EXERCISE GOAL | Reproduce each of the rows below word for word, without changing anything.

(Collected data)
* START *

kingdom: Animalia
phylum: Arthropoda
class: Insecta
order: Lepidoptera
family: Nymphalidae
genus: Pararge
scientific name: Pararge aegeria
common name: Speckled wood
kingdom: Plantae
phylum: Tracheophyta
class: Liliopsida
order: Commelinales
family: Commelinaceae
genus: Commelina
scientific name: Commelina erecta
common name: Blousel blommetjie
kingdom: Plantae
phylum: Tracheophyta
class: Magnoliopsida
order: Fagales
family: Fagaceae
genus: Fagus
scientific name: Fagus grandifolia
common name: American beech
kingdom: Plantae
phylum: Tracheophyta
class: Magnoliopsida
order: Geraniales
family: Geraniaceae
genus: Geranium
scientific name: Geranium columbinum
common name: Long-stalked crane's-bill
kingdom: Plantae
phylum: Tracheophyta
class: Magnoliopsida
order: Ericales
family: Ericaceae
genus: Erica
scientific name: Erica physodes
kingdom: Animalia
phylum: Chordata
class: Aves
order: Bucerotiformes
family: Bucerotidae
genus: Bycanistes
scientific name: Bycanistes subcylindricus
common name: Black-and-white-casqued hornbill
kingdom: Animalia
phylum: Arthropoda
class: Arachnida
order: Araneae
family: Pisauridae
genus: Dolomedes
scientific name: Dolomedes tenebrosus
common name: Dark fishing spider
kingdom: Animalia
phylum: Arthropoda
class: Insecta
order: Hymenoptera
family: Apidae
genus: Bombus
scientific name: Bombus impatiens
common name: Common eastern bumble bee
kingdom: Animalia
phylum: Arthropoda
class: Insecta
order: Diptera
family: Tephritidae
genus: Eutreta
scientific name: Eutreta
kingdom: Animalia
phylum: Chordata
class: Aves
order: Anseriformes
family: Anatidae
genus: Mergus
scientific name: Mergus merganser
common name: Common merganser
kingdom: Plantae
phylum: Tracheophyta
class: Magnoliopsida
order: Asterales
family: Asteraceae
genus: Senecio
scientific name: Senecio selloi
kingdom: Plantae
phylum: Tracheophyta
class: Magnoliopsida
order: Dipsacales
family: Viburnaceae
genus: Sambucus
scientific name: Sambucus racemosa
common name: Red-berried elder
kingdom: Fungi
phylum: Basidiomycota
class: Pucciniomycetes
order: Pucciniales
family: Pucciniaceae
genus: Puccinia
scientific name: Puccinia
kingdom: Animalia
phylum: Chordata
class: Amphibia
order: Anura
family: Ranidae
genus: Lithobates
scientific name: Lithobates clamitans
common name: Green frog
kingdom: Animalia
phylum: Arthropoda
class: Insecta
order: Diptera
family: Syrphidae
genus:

* END *

COMPLETE ANSWER |
kingdom: Animalia
phylum: Arthropoda
class: Insecta
order: Lepidoptera
family: Nymphalidae
genus: Pararge
scientific name: Pararge aegeria
common name: Speckled wood
kingdom: Plantae
phylum: Tracheophyta
class: Liliopsida
order: Commelinales
family: Commelinaceae
genus: Commelina
scientific name: Commelina erecta
common name: Blousel blommetjie
kingdom: Plantae
phylum: Tracheophyta
class: Magnoliopsida
order: Fagales
family: Fagaceae
genus: Fagus
scientific name: Fagus grandifolia
common name: American beech
kingdom: Plantae
phylum: Tracheophyta
class: Magnoliopsida
order: Geraniales
family: Geraniaceae
genus: Geranium
scientific name: Geranium columbinum
common name: Long-stalked crane's-bill
kingdom: Plantae
phylum: Tracheophyta
class: Magnoliopsida
order: Ericales
family: Ericaceae
genus: Erica
scientific name: Erica physodes
kingdom: Animalia
phylum: Chordata
class: Aves
order: Bucerotiformes
family: Bucerotidae
genus: Bycanistes
scientific name: Bycanistes subcylindricus
common name: Black-and-white-casqued hornbill
kingdom: Animalia
phylum: Arthropoda
class: Arachnida
order: Araneae
family: Pisauridae
genus: Dolomedes
scientific name: Dolomedes tenebrosus
common name: Dark fishing spider
kingdom: Animalia
phylum: Arthropoda
class: Insecta
order: Hymenoptera
family: Apidae
genus: Bombus
scientific name: Bombus impatiens
common name: Common eastern bumble bee
kingdom: Animalia
phylum: Arthropoda
class: Insecta
order: Diptera
family: Tephritidae
genus: Eutreta
scientific name: Eutreta
kingdom: Animalia
phylum: Chordata
class: Aves
order: Anseriformes
family: Anatidae
genus: Mergus
scientific name: Mergus merganser
common name: Common merganser
kingdom: Plantae
phylum: Tracheophyta
class: Magnoliopsida
order: Asterales
family: Asteraceae
genus: Senecio
scientific name: Senecio selloi
kingdom: Plantae
phylum: Tracheophyta
class: Magnoliopsida
order: Dipsacales
family: Viburnaceae
genus: Sambucus
scientific name: Sambucus racemosa
common name: Red-berried elder
kingdom: Fungi
phylum: Basidiomycota
class: Pucciniomycetes
order: Pucciniales
family: Pucciniaceae
genus: Puccinia
scientific name: Puccinia
kingdom: Animalia
phylum: Chordata
class: Amphibia
order: Anura
family: Ranidae
genus: Lithobates
scientific name: Lithobates clamitans
common name: Green frog
kingdom: Animalia
phylum: Arthropoda
class: Insecta
order: Diptera
family: Syrphidae
genus:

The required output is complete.